- **Collected material**
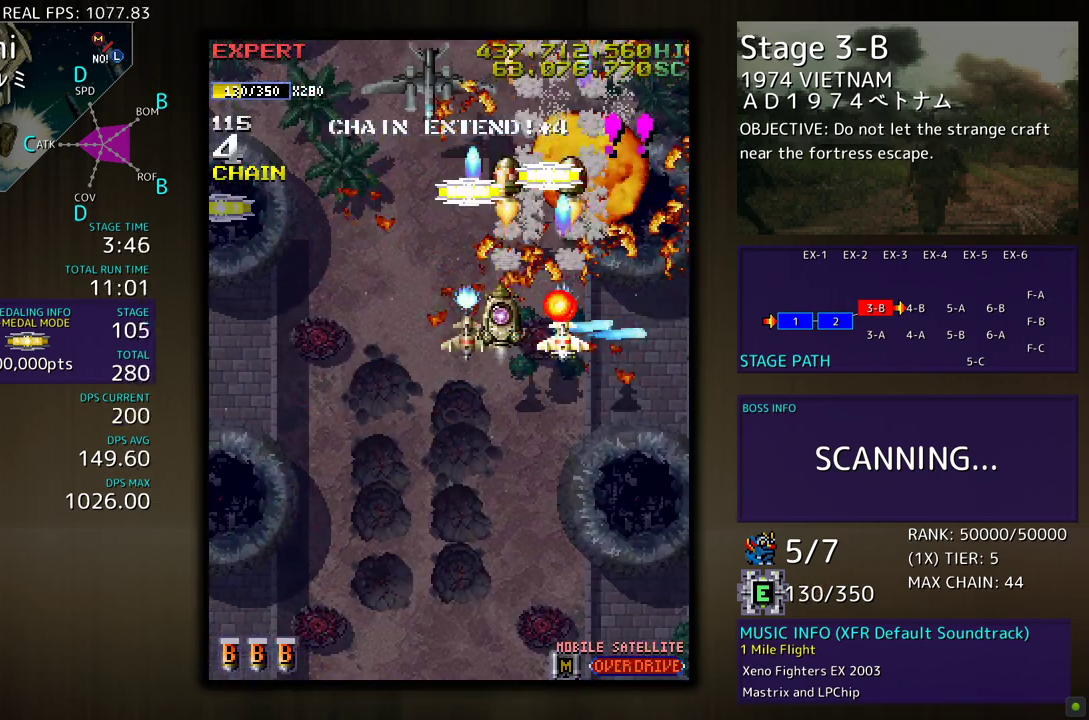
{"buttons": [], "events": [[83, "DPAD_RIGHT", "down"], [217, "DPAD_RIGHT", "up"], [300, "DPAD_DOWN", "down"], [300, "DPAD_RIGHT", "down"], [383, "DPAD_DOWN", "up"], [383, "DPAD_RIGHT", "up"]]}
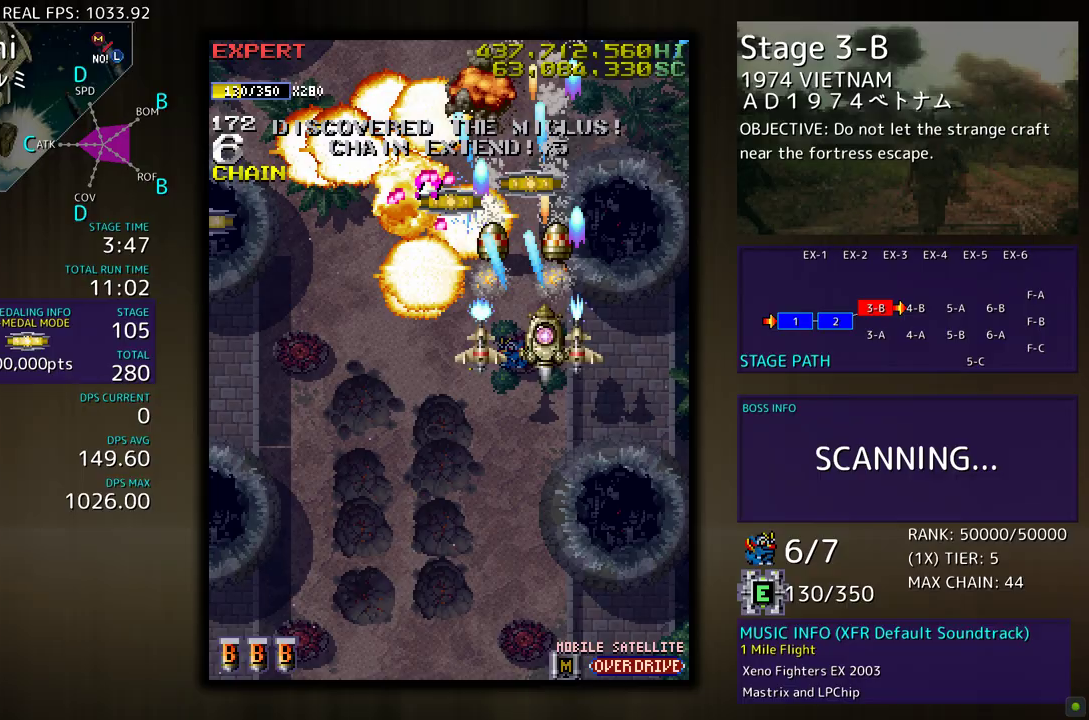
{"buttons": ["DPAD_LEFT"], "events": [[117, "DPAD_DOWN", "down"], [217, "DPAD_DOWN", "up"], [283, "DPAD_DOWN", "down"], [383, "DPAD_DOWN", "up"], [450, "DPAD_DOWN", "down"], [450, "DPAD_LEFT", "down"], [483, "DPAD_DOWN", "up"]]}
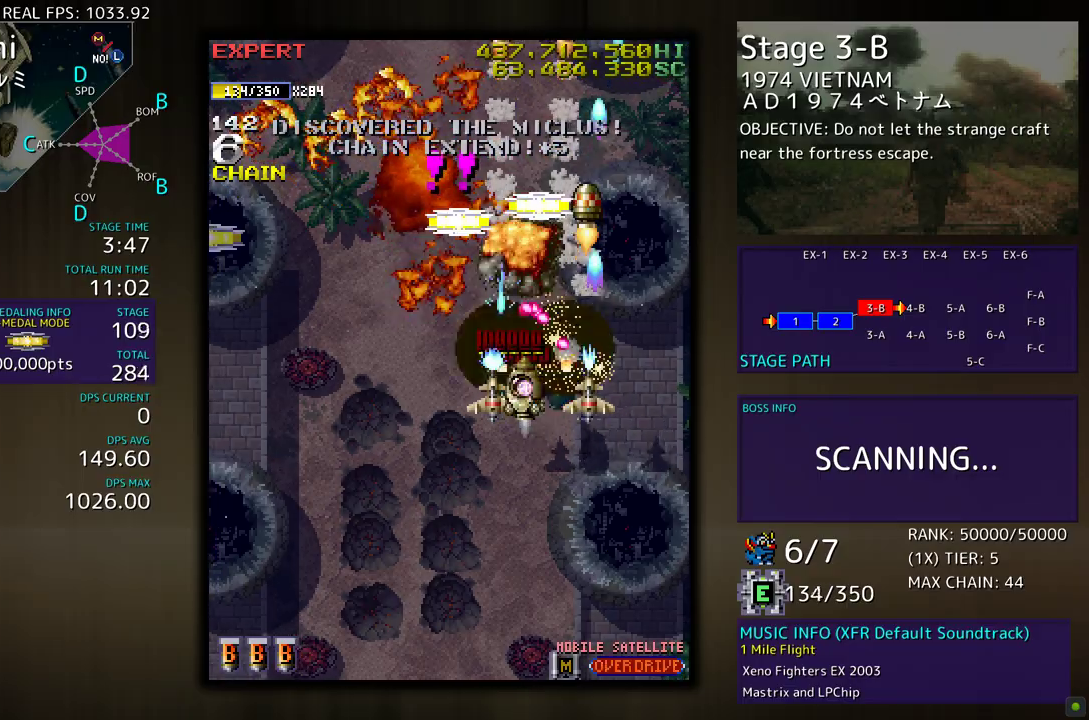
{"buttons": ["DPAD_DOWN", "DPAD_RIGHT"], "events": [[50, "DPAD_LEFT", "up"], [267, "DPAD_DOWN", "down"], [350, "DPAD_RIGHT", "down"]]}
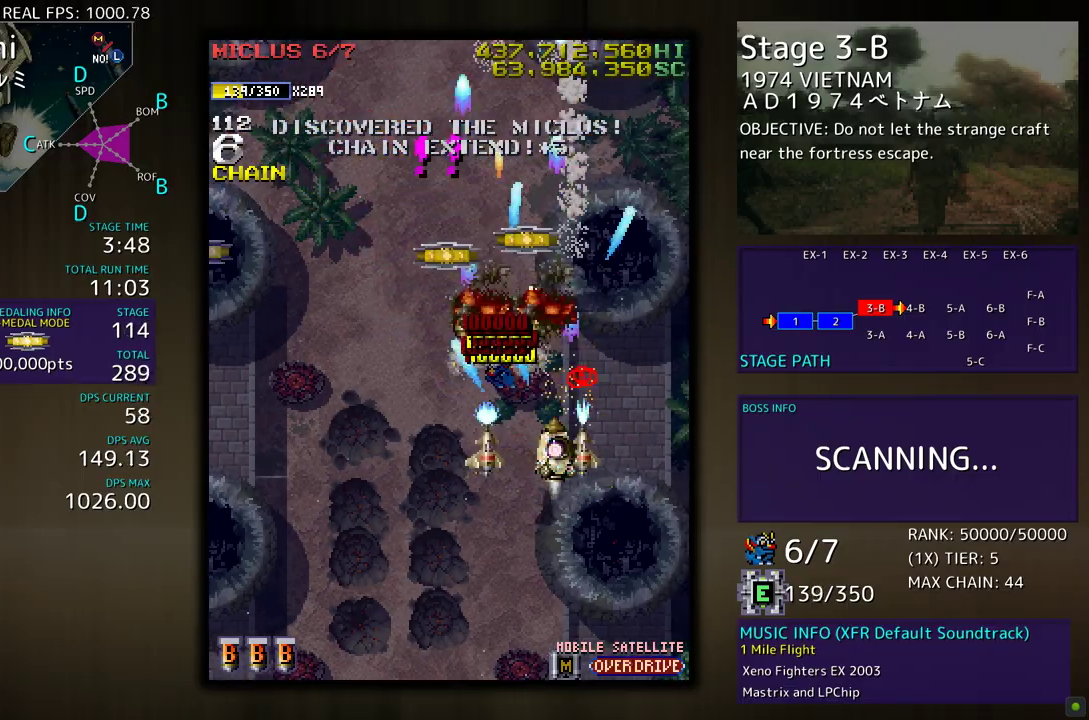
{"buttons": [], "events": [[217, "DPAD_RIGHT", "up"], [283, "DPAD_LEFT", "down"], [417, "DPAD_LEFT", "up"], [433, "DPAD_DOWN", "up"]]}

- **Exercise requirements**
Each line of the data above must be reproduced as written. Skip the pictures.

- **Finished task**
{"buttons": [], "events": [[83, "DPAD_RIGHT", "down"], [217, "DPAD_RIGHT", "up"], [300, "DPAD_DOWN", "down"], [300, "DPAD_RIGHT", "down"], [383, "DPAD_DOWN", "up"], [383, "DPAD_RIGHT", "up"]]}
{"buttons": ["DPAD_LEFT"], "events": [[117, "DPAD_DOWN", "down"], [217, "DPAD_DOWN", "up"], [283, "DPAD_DOWN", "down"], [383, "DPAD_DOWN", "up"], [450, "DPAD_DOWN", "down"], [450, "DPAD_LEFT", "down"], [483, "DPAD_DOWN", "up"]]}
{"buttons": ["DPAD_DOWN", "DPAD_RIGHT"], "events": [[50, "DPAD_LEFT", "up"], [267, "DPAD_DOWN", "down"], [350, "DPAD_RIGHT", "down"]]}
{"buttons": [], "events": [[217, "DPAD_RIGHT", "up"], [283, "DPAD_LEFT", "down"], [417, "DPAD_LEFT", "up"], [433, "DPAD_DOWN", "up"]]}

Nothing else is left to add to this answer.